→ Lista de tareas:
1. Copia, por favor, del fragmento sobre drogas y seguridad todo lo que va desde "Los resultados de" hasta "en la seguridad.".
2. Según el fragmento sobre drogas y seguridad, ¿qué zona es una alerta clave porque allí la violencia contra excombatientes aumentó drásticamente en el segundo semestre del año?

→ Fragmento mostrado:
★ ★ ★ ★ ★
El asesinato de excombatientes también bajó, aunque la diferencia entre 2019 y 2020 es mínima, con 78 en 2019 frente a 73 el año pasado, según la Misión de Naciones Unidas. Esta diferencia no necesariamente representa un cambio en la tendencia que se venía dando dada la diferencia tan pequeña. Una alerta clave es la zona de La Macarena y Uribe (Meta), donde la violencia contra excombatientes aumentó drásticamente en el segundo semestre del año.
El desplazamiento masivo en términos de víctimas disminuyó entre 2019 y 2020, según OCHA. La mayoría de casos se dieron, de todas formas, por enfrentamientos entre grupos armados.
Drogas y seguridad en 2021, ¿más de lo mismo?
Los resultados de la lucha antidrogas y los indicadores y situación de seguridad fortalecen un argumento clave que el Gobierno, hasta ahora, no ha querido entender: una política antidrogas no es lo mismo que una política de seguridad territorial.
Incluso, el 2020 daría evidencia de que la política antinarcóticos puede tener efectos negativos en la seguridad.
Se podría pensar que una intensificación de la guerra contra las drogas crearía peores condiciones de seguridad en el corto plazo para luego generar algunas mejoras en el largo plazo. Este argumento, sin embargo, tiene varios problemas.
Primero, porque no está tan claro qué tan largo es el corto plazo. Las mismas tendencias de lucha antidrogas y seguridad territorial también ocurrieron entre 2018 y 2019. Hubo mejores resultados contra el narcotráfico y peores resultados en varios indicadores de seguridad, como confinamiento, combates, masacres y homicidios en municipios PDET y de excombatientes, por ejemplo.
Segundo, porque el argumento de que eventualmente la seguridad bajará si se golpea al narcotráfico presume que la guerra contra las drogas como la conocemos en Colombia es una manera efectiva y exitosa de luchar contra la producción de drogas y que todo es una cuestión de tiempo. La realidad es justo lo contrario: no es sostenible, ni efectiva, ni exitosa. Además, la fumigación aérea sería un agravante, porque ha demostrado ser inefectiva (sin mencionar los costos sociales y en salud) y si el gobierno la implementa en el 2021, no debería esperar mejoras en seguridad por ella.
★ ★ ★ ★ ★
Entradas guardadas:
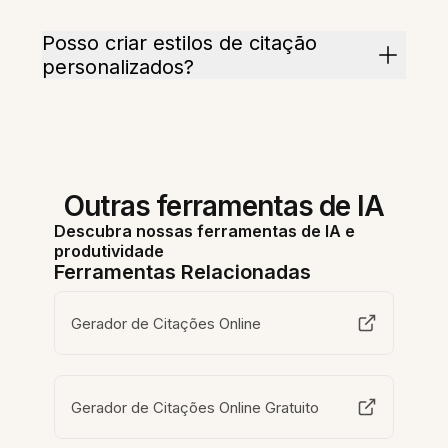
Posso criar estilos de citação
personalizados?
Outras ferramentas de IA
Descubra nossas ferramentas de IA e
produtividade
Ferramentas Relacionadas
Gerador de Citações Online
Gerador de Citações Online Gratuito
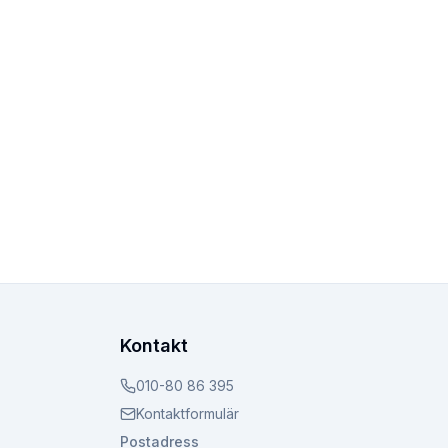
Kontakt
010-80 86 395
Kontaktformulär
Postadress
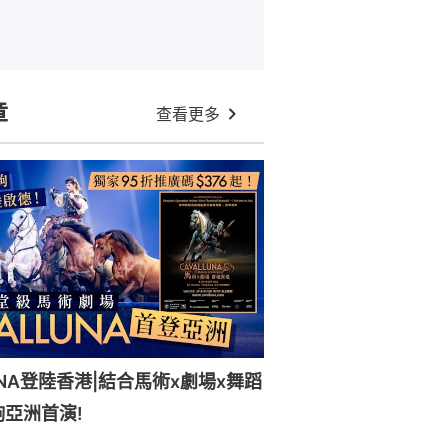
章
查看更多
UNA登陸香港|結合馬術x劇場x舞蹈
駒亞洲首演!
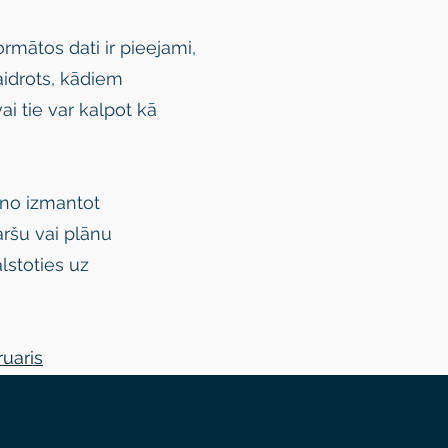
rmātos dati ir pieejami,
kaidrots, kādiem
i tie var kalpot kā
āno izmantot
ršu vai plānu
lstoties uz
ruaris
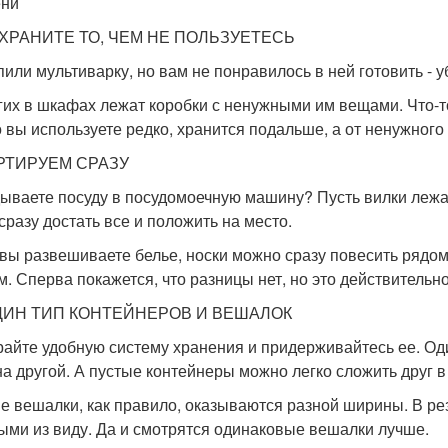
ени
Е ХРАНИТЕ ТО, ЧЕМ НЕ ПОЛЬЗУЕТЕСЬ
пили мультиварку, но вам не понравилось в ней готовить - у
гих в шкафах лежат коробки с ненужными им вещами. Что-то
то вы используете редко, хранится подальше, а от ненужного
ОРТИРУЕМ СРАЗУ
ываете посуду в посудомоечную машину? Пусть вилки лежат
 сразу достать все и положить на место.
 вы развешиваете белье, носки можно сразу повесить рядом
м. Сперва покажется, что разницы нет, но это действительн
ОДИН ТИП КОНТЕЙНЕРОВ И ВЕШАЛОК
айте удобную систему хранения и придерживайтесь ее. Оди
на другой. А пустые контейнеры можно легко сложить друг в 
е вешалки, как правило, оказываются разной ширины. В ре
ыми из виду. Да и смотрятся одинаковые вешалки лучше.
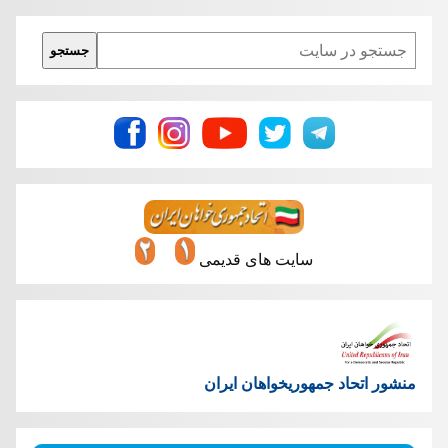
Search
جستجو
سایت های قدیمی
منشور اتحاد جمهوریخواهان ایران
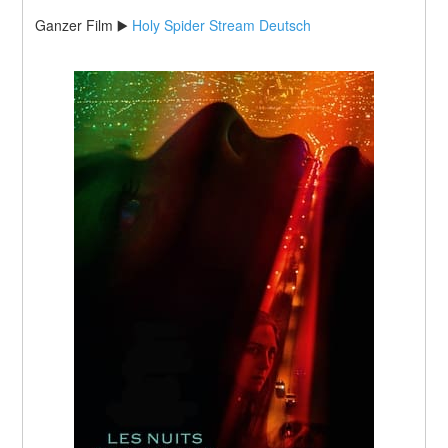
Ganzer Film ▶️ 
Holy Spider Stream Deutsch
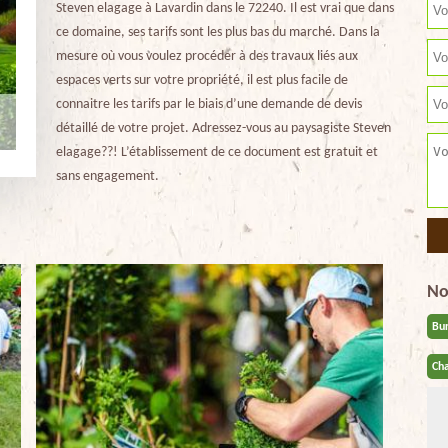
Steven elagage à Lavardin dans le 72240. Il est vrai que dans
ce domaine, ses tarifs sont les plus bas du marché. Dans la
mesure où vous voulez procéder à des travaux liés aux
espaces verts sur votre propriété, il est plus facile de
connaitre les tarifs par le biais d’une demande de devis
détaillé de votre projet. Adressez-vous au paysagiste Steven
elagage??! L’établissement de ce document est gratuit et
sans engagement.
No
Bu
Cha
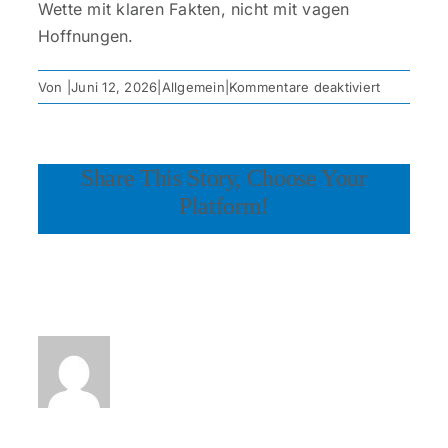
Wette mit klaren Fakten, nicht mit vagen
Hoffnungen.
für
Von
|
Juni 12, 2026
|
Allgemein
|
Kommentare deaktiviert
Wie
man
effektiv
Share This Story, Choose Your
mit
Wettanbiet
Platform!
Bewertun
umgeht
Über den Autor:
★ ★ ★ ★ ★
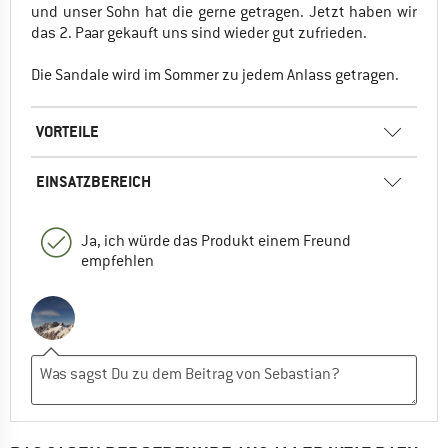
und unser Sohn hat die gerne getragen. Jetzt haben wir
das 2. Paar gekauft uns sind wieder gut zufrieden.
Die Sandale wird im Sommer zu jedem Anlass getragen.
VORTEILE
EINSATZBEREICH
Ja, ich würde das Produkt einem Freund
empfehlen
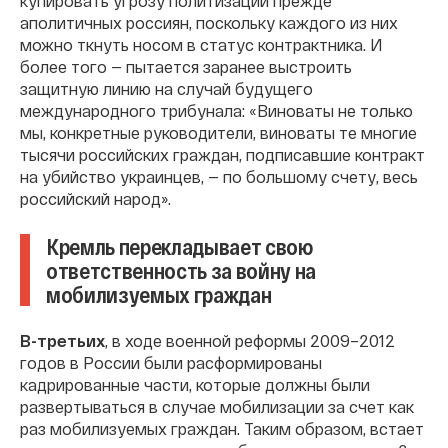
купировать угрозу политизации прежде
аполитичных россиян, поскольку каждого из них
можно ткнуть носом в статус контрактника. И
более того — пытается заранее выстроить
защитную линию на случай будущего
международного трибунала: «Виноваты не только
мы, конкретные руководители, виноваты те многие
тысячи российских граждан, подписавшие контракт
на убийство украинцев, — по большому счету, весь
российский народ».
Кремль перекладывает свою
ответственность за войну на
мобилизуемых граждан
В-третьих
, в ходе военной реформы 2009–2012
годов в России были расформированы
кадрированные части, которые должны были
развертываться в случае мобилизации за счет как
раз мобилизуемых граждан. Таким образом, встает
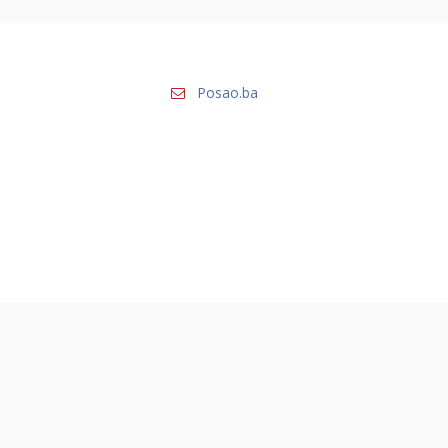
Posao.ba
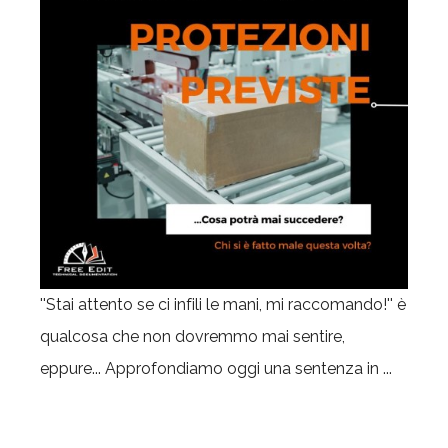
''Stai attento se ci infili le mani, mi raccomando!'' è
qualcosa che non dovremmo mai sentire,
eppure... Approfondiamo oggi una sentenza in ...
★ ★ ★ ★ ★
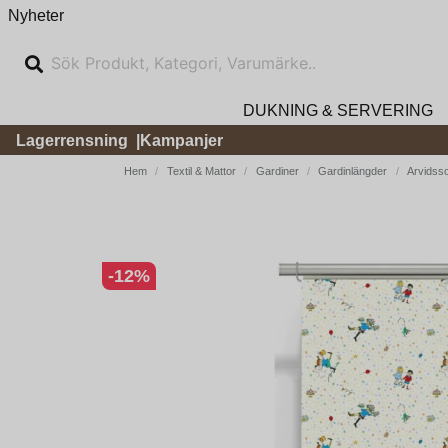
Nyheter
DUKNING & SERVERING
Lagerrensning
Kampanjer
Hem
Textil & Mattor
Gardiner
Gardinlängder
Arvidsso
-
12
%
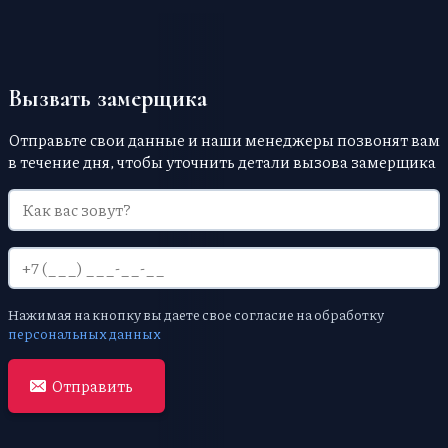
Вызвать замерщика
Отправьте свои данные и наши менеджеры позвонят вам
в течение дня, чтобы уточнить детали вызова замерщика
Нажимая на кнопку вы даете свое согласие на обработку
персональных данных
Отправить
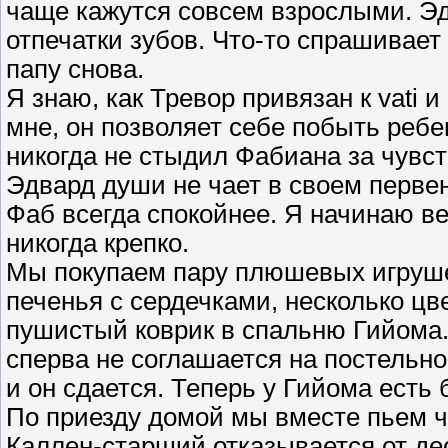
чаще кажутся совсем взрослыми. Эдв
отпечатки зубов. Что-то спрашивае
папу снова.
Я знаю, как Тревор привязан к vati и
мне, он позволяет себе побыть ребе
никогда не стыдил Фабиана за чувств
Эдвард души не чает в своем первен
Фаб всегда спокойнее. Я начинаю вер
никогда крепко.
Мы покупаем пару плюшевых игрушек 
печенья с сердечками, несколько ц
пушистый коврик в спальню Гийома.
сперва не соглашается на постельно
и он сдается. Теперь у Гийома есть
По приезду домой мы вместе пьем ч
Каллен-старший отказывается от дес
★ ★ ★ ★ ★
→ Respuestas en orden:
1.
Los resultados de la lucha antidrogas y los indicadores y situación de seguridad fortalecen un argumento clave que el Gobierno, hasta ahora, no ha querido entender: una política antidrogas no es lo mismo que una política de seguridad territorial.
Incluso, el 2020 daría evidencia de que la política antinarcóticos puede tener efectos negativos en la seguridad.

2. La zona de La Macarena y Uribe (Meta).